Hi @kwon-young . First I want to apologise to @mathmaster13 for hijacking this thread. The moderators may want to split this whole conversation to a new topic, but that would already be a lot of work to do, so my apologies to them too.
The tl;dr
Now, there is a lot to say here, so I’ll cut through to the chase. You ask whether state-of-the-art ILP systems are able to induce the correct rules for parallelism. The answer is yes.
The way to do this is to add to the background knowledge (remember, in ILP we have two kinds of data: examples and background knowledge) suitable predicates to operate on floating point numbers. For example, you could add any of the arithmetic functions that go with is/2, or you can manually code your own arithmetic predicates, whatever best suits your needs.
The longer example
To give you an example of how to do that from my own work, below is part of the background knowledge I used in a recent project.
The project’s goal was to create an AI agent to guide a robot boat to navigate on the surface of a body of water. I wanted a way to constrain the agent’s movements to only changes of direction that take it closer to its destination (a heuristic to avoid trying out unnecessary move actions). The agent is given a map of the area and its position on the map is represented as a term position(X,Y,Theta) where all three of X, Y and Theta are floating point numbers. (Theta was not needed after all so you’ll see it’s ignored in the code). Because coordinates are floating point numbers, predicates that operate on them must be able to manipulate floating point numbers.
Here’s how this works. First we have the predicate moving_forward/2 that checks that the agent’s next move reduces the (Euclidean) distance between the agent’s current position and its destination:
%! moving_forward(+State1,+State2) is det.
%
% Ensure the agent is moving towards its destination.
%
% True when the distance of the agent's position in State1 from
% its destination is less than the distance of the agent's
% position State2 from its destination.
%
% Used as move constraint. Enabled by setting option
% move_constraint(moving_forward/2) in model configuration.
%
moving_forward(S1,S2):-
inspect(position,position(X1,Y1,_),S1)
,inspect(position,position(X2,Y2,_),S2)
,inspect(destination,destination(Xd,Yd,_),S1)
,maplist(term_value,[X1,Y1,X2,Y2,Xd,Yd],[X1_v,Y1_v,X2_v,Y2_v,Xd_v,Yd_v])
,magnitude(Xd_v/Yd_v,X1_v/Y1_v,M1)
,magnitude(Xd_v/Yd_v,X2_v/Y2_v,M2)
,M2 < M1.

[Stored data lines]
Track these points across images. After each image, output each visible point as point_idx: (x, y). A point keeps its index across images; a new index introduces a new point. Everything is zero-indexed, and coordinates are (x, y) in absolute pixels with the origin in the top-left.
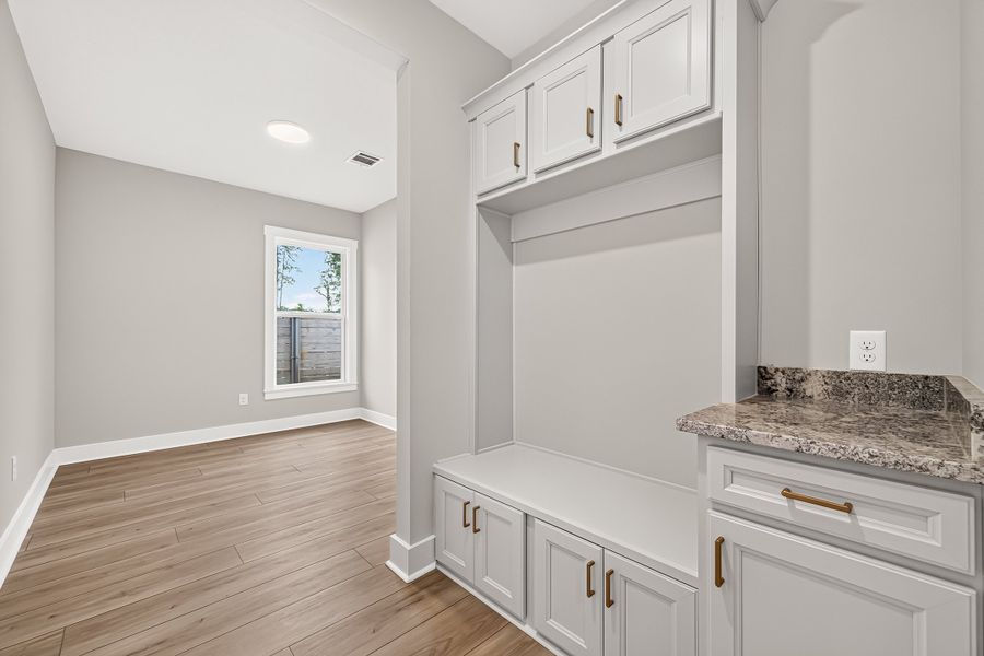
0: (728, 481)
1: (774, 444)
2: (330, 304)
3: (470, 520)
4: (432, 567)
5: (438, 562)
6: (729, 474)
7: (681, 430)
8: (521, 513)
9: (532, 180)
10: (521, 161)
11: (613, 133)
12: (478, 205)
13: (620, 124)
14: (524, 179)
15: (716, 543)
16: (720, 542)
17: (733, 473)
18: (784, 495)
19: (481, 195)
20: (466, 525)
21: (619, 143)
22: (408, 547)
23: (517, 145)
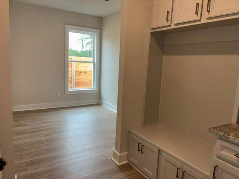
0: (221, 149)
1: (235, 141)
2: (83, 47)
3: (140, 149)
4: (126, 162)
5: (128, 161)
6: (222, 147)
7: (209, 132)
8: (158, 149)
9: (173, 27)
10: (169, 19)
11: (206, 15)
12: (151, 32)
13: (209, 12)
14: (170, 26)
15: (215, 167)
16: (216, 167)
17: (224, 148)
18: (235, 156)
19: (153, 29)
20: (139, 151)
21: (208, 19)
22: (119, 154)
23: (168, 12)
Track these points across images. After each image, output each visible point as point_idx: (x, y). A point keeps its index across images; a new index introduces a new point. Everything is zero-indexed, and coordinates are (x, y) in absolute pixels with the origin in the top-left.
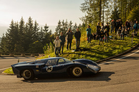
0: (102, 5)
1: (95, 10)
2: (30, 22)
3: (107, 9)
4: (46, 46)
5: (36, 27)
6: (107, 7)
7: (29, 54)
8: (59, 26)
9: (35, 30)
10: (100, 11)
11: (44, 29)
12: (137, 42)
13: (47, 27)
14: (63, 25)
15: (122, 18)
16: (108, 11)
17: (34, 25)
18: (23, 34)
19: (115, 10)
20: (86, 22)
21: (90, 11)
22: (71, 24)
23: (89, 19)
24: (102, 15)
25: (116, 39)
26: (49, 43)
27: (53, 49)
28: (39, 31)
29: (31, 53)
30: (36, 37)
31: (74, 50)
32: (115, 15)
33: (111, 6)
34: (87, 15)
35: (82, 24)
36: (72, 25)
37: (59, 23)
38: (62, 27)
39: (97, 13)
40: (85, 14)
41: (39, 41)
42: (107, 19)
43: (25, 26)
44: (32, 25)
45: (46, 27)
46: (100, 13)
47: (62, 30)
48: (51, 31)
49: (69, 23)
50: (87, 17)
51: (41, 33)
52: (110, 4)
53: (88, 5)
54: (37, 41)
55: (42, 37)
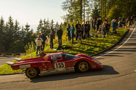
0: (83, 4)
1: (76, 9)
2: (11, 21)
3: (87, 8)
4: (28, 45)
5: (16, 26)
6: (88, 6)
7: (10, 53)
8: (40, 25)
9: (16, 29)
10: (81, 10)
11: (26, 28)
12: (116, 40)
13: (29, 26)
14: (45, 24)
15: (102, 16)
16: (89, 10)
17: (14, 24)
18: (4, 34)
19: (96, 8)
20: (67, 21)
21: (71, 9)
22: (53, 22)
23: (70, 17)
24: (83, 14)
25: (97, 37)
26: (30, 42)
27: (35, 48)
28: (20, 30)
29: (13, 52)
30: (17, 37)
31: (56, 48)
32: (96, 14)
33: (91, 5)
34: (68, 13)
35: (63, 23)
36: (54, 24)
37: (41, 22)
38: (43, 26)
39: (78, 11)
40: (66, 13)
41: (20, 40)
42: (87, 17)
43: (5, 25)
44: (12, 24)
45: (27, 26)
46: (81, 11)
47: (43, 28)
48: (32, 30)
49: (50, 22)
50: (68, 15)
51: (23, 32)
52: (90, 3)
53: (69, 4)
54: (19, 40)
55: (23, 36)
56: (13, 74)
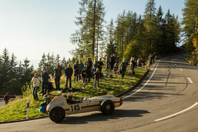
0: (96, 37)
1: (88, 42)
2: (5, 55)
3: (101, 42)
4: (26, 85)
5: (12, 61)
6: (102, 39)
8: (43, 60)
9: (12, 65)
10: (94, 44)
11: (24, 64)
12: (135, 81)
13: (28, 62)
14: (49, 59)
15: (119, 53)
16: (103, 44)
17: (10, 59)
19: (111, 43)
20: (77, 57)
21: (82, 43)
22: (58, 58)
23: (81, 53)
24: (96, 49)
25: (112, 77)
28: (16, 66)
30: (13, 74)
32: (111, 49)
33: (106, 38)
34: (78, 47)
35: (71, 59)
37: (44, 57)
38: (47, 62)
39: (90, 46)
40: (76, 46)
41: (17, 78)
42: (101, 53)
44: (8, 58)
45: (26, 62)
46: (93, 46)
47: (46, 65)
48: (32, 66)
49: (55, 57)
50: (78, 50)
51: (20, 69)
52: (105, 36)
53: (80, 36)
54: (15, 79)
55: (20, 74)
56: (3, 123)
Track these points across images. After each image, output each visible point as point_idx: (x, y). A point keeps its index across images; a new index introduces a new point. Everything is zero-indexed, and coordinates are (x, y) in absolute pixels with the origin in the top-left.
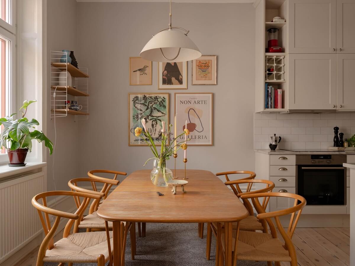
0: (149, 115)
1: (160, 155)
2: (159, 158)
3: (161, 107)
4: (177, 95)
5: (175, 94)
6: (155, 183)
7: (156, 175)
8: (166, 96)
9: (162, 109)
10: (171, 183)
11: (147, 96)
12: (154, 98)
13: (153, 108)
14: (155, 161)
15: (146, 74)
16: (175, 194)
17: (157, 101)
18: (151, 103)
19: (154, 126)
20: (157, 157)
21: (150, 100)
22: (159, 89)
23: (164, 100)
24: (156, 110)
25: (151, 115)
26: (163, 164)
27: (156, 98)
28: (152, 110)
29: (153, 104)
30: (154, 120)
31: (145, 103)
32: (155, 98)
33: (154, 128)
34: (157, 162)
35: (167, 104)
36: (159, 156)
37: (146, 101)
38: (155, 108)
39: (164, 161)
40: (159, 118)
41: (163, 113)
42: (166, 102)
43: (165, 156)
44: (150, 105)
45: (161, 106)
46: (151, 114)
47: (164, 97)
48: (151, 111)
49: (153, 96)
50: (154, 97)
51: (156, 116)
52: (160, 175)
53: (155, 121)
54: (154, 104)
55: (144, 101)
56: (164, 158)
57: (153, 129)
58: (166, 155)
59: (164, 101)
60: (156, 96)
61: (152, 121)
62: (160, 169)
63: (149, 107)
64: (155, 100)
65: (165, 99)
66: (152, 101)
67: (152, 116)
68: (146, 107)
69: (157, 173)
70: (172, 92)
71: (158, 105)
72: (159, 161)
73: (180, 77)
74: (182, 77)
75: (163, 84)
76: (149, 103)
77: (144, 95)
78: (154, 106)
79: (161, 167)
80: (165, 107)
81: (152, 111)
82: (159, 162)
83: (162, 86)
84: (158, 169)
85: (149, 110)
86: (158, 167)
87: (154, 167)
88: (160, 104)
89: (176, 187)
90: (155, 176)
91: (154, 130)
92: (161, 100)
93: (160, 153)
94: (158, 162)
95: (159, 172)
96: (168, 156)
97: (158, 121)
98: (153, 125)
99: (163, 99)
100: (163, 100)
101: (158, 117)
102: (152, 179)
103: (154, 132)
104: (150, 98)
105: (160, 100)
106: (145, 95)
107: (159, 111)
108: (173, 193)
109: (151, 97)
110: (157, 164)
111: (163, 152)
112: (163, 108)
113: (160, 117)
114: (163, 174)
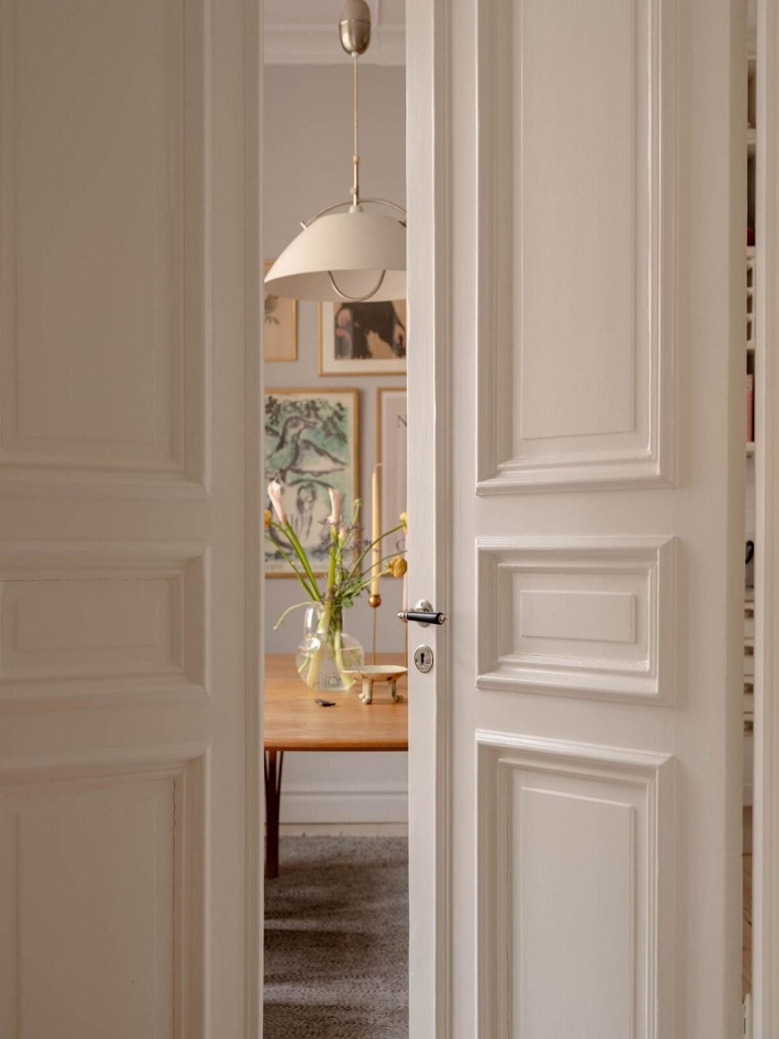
0: (289, 468)
1: (325, 594)
2: (323, 604)
3: (330, 438)
4: (385, 395)
5: (380, 391)
6: (309, 678)
7: (312, 656)
8: (349, 401)
9: (332, 445)
10: (356, 672)
11: (281, 399)
12: (303, 409)
13: (300, 443)
14: (310, 612)
15: (277, 322)
16: (370, 702)
17: (317, 416)
18: (295, 425)
19: (306, 505)
20: (315, 599)
21: (288, 416)
22: (323, 375)
23: (339, 414)
24: (312, 449)
25: (293, 466)
26: (336, 621)
27: (312, 407)
28: (297, 448)
29: (301, 426)
30: (304, 484)
31: (272, 423)
32: (307, 407)
33: (306, 515)
34: (315, 615)
35: (349, 427)
36: (321, 598)
37: (277, 416)
38: (308, 444)
39: (338, 611)
40: (321, 478)
41: (335, 460)
42: (346, 422)
43: (340, 596)
44: (292, 432)
45: (328, 434)
46: (294, 462)
47: (339, 405)
48: (294, 452)
49: (303, 398)
50: (305, 403)
51: (312, 473)
52: (326, 654)
53: (310, 489)
54: (306, 427)
55: (271, 418)
56: (336, 604)
57: (300, 518)
58: (343, 592)
59: (340, 418)
60: (313, 402)
61: (296, 487)
62: (324, 638)
63: (288, 438)
64: (309, 415)
65: (342, 409)
66: (296, 418)
67: (299, 472)
68: (277, 441)
69: (316, 647)
70: (370, 387)
71: (318, 433)
72: (321, 611)
73: (397, 330)
74: (402, 333)
75: (336, 358)
76: (286, 423)
77: (270, 398)
78: (306, 435)
79: (329, 633)
80: (342, 437)
81: (296, 454)
82: (323, 616)
83: (331, 364)
84: (319, 636)
85: (287, 450)
86: (321, 631)
87: (307, 629)
88: (325, 426)
89: (372, 681)
90: (310, 659)
91: (306, 521)
92: (330, 413)
93: (325, 587)
94: (319, 614)
95: (321, 646)
96: (349, 596)
97: (320, 490)
98: (300, 504)
99: (337, 408)
100: (336, 413)
101: (321, 473)
102: (300, 670)
103: (305, 529)
104: (289, 408)
105: (325, 413)
106: (275, 396)
107: (321, 452)
108: (364, 700)
109: (293, 404)
110: (316, 622)
111: (334, 583)
112: (335, 443)
113: (327, 472)
114: (334, 652)
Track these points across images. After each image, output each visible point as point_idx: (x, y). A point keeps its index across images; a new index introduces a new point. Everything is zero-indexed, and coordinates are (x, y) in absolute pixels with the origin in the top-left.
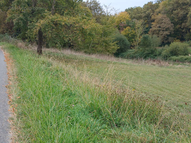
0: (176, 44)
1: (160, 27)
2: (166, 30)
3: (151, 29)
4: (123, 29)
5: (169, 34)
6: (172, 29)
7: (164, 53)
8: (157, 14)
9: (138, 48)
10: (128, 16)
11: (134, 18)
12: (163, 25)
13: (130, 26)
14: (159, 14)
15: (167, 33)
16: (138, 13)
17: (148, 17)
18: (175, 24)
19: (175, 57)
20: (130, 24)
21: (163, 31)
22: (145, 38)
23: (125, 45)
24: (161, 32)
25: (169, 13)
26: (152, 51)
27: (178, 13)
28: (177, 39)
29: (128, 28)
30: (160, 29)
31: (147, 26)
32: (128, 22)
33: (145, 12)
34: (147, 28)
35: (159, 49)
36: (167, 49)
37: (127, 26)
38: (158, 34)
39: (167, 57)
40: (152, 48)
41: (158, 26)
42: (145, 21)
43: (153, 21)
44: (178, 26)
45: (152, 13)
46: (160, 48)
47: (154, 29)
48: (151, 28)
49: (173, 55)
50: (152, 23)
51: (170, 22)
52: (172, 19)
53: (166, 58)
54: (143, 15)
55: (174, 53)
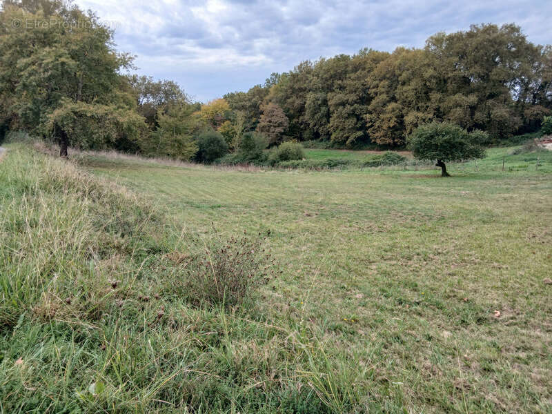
0: (289, 145)
1: (270, 122)
2: (278, 126)
3: (258, 125)
4: (220, 125)
5: (282, 131)
6: (286, 124)
7: (271, 157)
8: (267, 104)
9: (240, 152)
10: (226, 106)
11: (236, 108)
12: (275, 119)
13: (230, 120)
14: (270, 103)
15: (280, 129)
16: (241, 102)
17: (255, 106)
18: (291, 117)
19: (285, 163)
20: (229, 117)
21: (275, 127)
22: (248, 137)
23: (222, 147)
24: (272, 129)
25: (282, 101)
26: (257, 154)
27: (294, 102)
28: (294, 138)
29: (227, 123)
30: (271, 124)
31: (254, 120)
32: (227, 113)
33: (250, 100)
34: (254, 123)
35: (266, 152)
36: (275, 152)
37: (226, 120)
38: (268, 131)
39: (275, 162)
40: (257, 151)
41: (268, 120)
42: (250, 112)
43: (262, 113)
44: (295, 120)
45: (260, 102)
46: (268, 151)
47: (262, 124)
48: (259, 122)
49: (282, 160)
50: (261, 116)
51: (283, 115)
52: (287, 111)
53: (273, 164)
54: (248, 104)
55: (284, 157)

> Task requirements
1 – Answer these questions about the forum post on ILP:
(a) What two kinds of data does ILP have?
(b) How is the agent's position on the map represented?
(c) Which option in the model configuration enables moving_forward/2 as a move constraint?
2 – Name every variable in the first list passed to maplist in the moving_forward/2 code of the forum post on ILP.
3 – Carry the forum post on ILP forward from its last line of code.
The stored data lines are not required for any of the work here.

> Task responses
1 –
(a) Examples and background knowledge.
(b) As a term position(X,Y,Theta), where all three of X, Y and Theta are floating point numbers.
(c) move_constraint(moving_forward/2).

2 – X1, Y1, X2, Y2, Xd, Yd

3 –
The distance between the two positions is calculated by magnitude/2 as the magnitude of the vector between the two sets of their coordinates, as follows:
%! magnitude(+C1,+C2,-Magnitude) is det.
%
% Magnitude of a vector between two sets of coordinates.
%
% Example:
% ==
% ?- actions:magnitude(0/0,3/4,M).
% M = 5.0.
% ==
%
magnitude(X1/Y1,X2/Y2,M):-
Dx is X2 - X1
,Dy is Y2 - Y1
,M is sqrt(Dx^2 + Dy^2).
move_forward/2 is one of several constraints that can be imposed on the agent’s moves. These are selected before learning, with a configuration option, move_constraint/2:
%! move_constraint(?Predicate) is semidet.
%
% Predicate indicator, Symbol/arity of a move constraint.
%
% Used to choose the constraints that will apply to move actions.
%
% Known constraints:
%
% * within_action_budget/2: constraints the length of the list of
% actions in the state plan term in the state vector to the value
% of B in list_budget(action,B).
%
% * in_scan_area/2: rejects moves that end with the boat outside
% the limits defined in the scan area term in the state vector.
%
% * passable/2: rejects moves that end in unpassable map terrain
% as read off the current occlusion grid map.
%
% * moving_forward/2: ensures the boat keeps moving towards the
% coordinates of the destination term in the state vector.
%
move_constraint(within_action_budget/2).
move_constraint(in_scan_area/2).
move_constraint(passable/2).
move_constraint(moving_forward/2).
Each of those constraints is checked before a move is taken by a predicate move_constraints/2:
%! move_constraints(+State1,+State2) is det.
%
% Check move constraints in current State1 and next State2.
%
% State1, State2 are state vectors. State1 is the state vector of
% the state at the start of a move and State2 is the state vector
% at the end of a move.
%
% This predicate goes through all constraints defined in the model
% configuration option move_constraint/1 and calls each of them.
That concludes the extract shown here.